GERMANY
MOSEL
Winery
Volcanism in Germany is a complex tale of rift zones, trenches, and hot spots, spanning some 400 million years. There are five main areas that touch wine-growing regions: The Eifel Volcanic Field (Ahr and Mittelrhein), The Wittlischer Senke (Mosel) and Saar-Nahe Senke (Nahe and Rheinhessen), the Upper Rhine Graben (Pfalz) and the Kaiserstuhl Volcanic Complex (Baden). Although relatively close in space, millions of years separate the geological activity that gave rise to the volcanic bedrock found in each area, running the full technicolour range from basalts to porphyry, trachyte and rhyolites.
Volcanics in the Mosel are among Germany’s oldest, nearly 300 million years old infact. The meandering Mosel River loops northward at the village of Ürzig into the Wittlischer Senke, a shallow depression, like a trough on the earth’s surface named after the village of Wittlisch. The trough marks where the earth was pulled apart along a fault, causing a section of crust to sink. Fissures along the edges allowed underlying magma to spill out onto the surface forming silica rich lavas, rhyolites, tuff, and ignimbrite.
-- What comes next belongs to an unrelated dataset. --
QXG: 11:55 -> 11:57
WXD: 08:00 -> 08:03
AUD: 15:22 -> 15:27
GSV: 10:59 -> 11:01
Ürzig is the only Mosel wine-growing village on the rift line, and the spectacular amphitheatre-shaped, ludicrously steep Würzgarten is the only vineyard where volcanic flow mixes with older Devonian slate and sandstone to form blazing red, iron-rich soils. The Ürziger Würzgarten (spice garden of Ürzig) is a ‘‘grosses gewächs’’; planted only to ungrafted Riesling, distinguished from other Mosel Riesling by its typically deeper colour and exotic flavours of mango, peach/apricot, honey, smoke, and spice.